The Memory Keeper's Daughter by Kim Edwards

I picked this book up at the library a week or so ago, on a whim, because when Mr. A has picked out his books, he's ready to go. Now. Mostly I was just intrigued by the cover and the title.
This book is beautifully heartbreaking. It begins in 1964; a blizzard forces Dr. David Henry to deliver his own children. The first child is a boy, perfectly healthy. Then a little girl is born, with Down's syndrome. He hands the girl to the nurse, Caroline Gill, who is assisting him and tells her to take the girl to an institution. Caroline, however, after seeing the institution, cannot bear to leave the child there. So she packs up her apartment and leaves town. David tells his wife that the little girl died shortly after being born.
The book follows David and Caroline and the twins throughout the next twenty five years. David and his family slowly disintegrate; the absence of the second child and the wall erected by the lie David tells oppresses them and pulls them apart from one another.
Caroline's life truly begins when she decides to leave town with the baby girl. She fights to get her daughter an education; she finds love and gets married; she stops waiting for life to happen and begins to live it.

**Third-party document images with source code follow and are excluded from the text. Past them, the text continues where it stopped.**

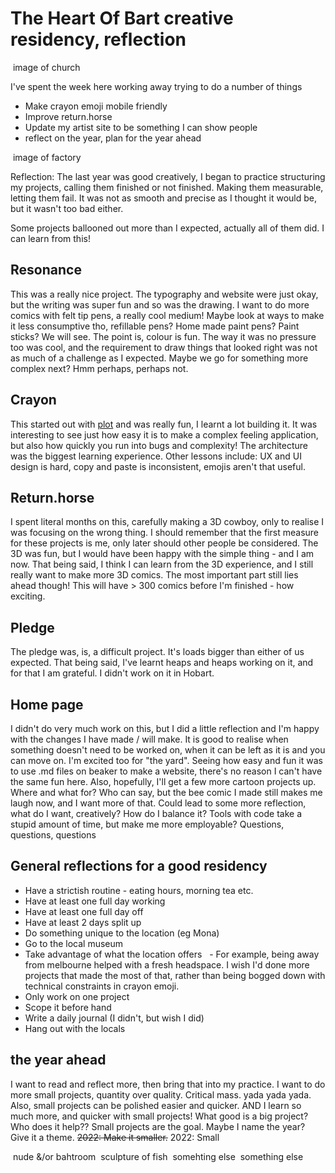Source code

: # The Heart Of Bart creative residency, reflection

![]() image of church

I've spent the week here working away trying to do a number of things
- Make crayon emoji mobile friendly
- Improve return.horse
- Update my artist site to be something I can show people
- reflect on the year, plan for the year ahead


![]() image of factory

Reflection:
The last year was good creatively, I began to practice structuring my projects, calling them finished or not finished. Making them measurable, letting them fail. It was not as smooth and precise as I thought it would be, but it wasn't too bad either. 

Some projects ballooned out more than I expected, actually all of them did. I can learn from this!

## Resonance
This was a really nice project. The typography and website were just okay, but the writing was super fun and so was the drawing. I want to do more comics with felt tip pens, a really cool medium! Maybe look at ways to make it less consumptive tho, refillable pens? Home made paint pens? Paint sticks? We will see. The point is, colour is fun. The way it was no pressure too was cool, and the requirement to draw things that looked right was not as much of a challenge as I expected. Maybe we go for something more complex next? Hmm perhaps, perhaps not.

## Crayon
This started out with [plot](../plot) and was really fun, I learnt a lot building it. It was interesting to see just how easy it is to make a complex feeling application, but also how quickly you run into bugs and complexity! The architecture was the biggest learning experience. Other lessons include: UX and UI design is hard, copy and paste is inconsistent, emojis aren't that useful.

## Return.horse
I spent literal months on this, carefully making a 3D cowboy, only to realise I was focusing on the wrong thing. I should remember that the first measure for these projects is me, only later should other people be considered. The 3D was fun, but I would have been happy with the simple thing - and I am now. That being said, I think I can learn from the 3D experience, and I still really want to make more 3D comics. The most important part still lies ahead though! This will have > 300 comics before I'm finished - how exciting.

## Pledge
The pledge was, is, a difficult project. It's loads bigger than either of us expected. That being said, I've learnt heaps and heaps working on it, and for that I am grateful. I didn't work on it in Hobart.

## Home page
I didn't do very much work on this, but I did a little reflection and I'm happy with the changes I have made / will make. It is good to realise when something doesn't need to be worked on, when it can be left as it is and you can move on. I'm excited too for "the yard". Seeing how easy and fun it was to use .md files on beaker to make a website, there's no reason I can't have the same fun here. Also, hopefully, I'll get a few more cartoon projects up. Where and what for? Who can say, but the bee comic I made still makes me laugh now, and I want more of that. Could lead to some more reflection, what do I want, creatively? How do I balance it? Tools with code take a stupid amount of time, but make me more employable? Questions, questions, questions

## General reflections for a good residency
- Have a strictish routine - eating hours, morning tea etc.
- Have at least one full day working
- Have at least one full day off
- Have at least 2 days split up
- Do something unique to the location (eg Mona)
- Go to the local museum
- Take advantage of what the location offers
  - For example, being away from melbourne helped with a fresh headspace. I wish I'd done more projects that made the most of that, rather than being bogged down with technical constraints in crayon emoji.
- Only work on one project
- Scope it before hand
- Write a daily journal (I didn't, but wish I did)
- Hang out with the locals

## the year ahead
I want to read and reflect more, then bring that into my practice. I want to do more small projects, quantity over quality. Critical mass. yada yada yada. Also, small projects can be polished easier and quicker. AND I learn so much more, and quicker with small projects! What good is a big project? Who does it help?? Small projects are the goal. Maybe I name the year? Give it a theme.
~~2022: Make it smaller.~~
2022: Small

![]() nude &/or bahtroom
![]() sculpture of fish
![]() somehting else
![]() something else






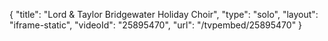 {
    "title": "Lord & Taylor Bridgewater Holiday Choir",
    "type": "solo",
    "layout": "iframe-static",
    "videoId": "25895470",
    "url": "\/tvpembed\/25895470"
}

Throughout the narrative of the two families, David's photography hobby is interwoven. He is a broken man, traumatized by the death of his own sister when he was twelve. His decision to give his daughter away sprang from a desire to save himself and his wife terrible pain. In photography, he tries to find a way of halting the painful forward march of time and to find a way to mesh together his difficult family life with his professional life. For David, there is very little healing, because he cannot embrace the difficulties and the joys of life. Caroline, on the other hand, is able to do so, to open her heart to her daughter and her intense needs, and so to find the joy that comes out of suffering.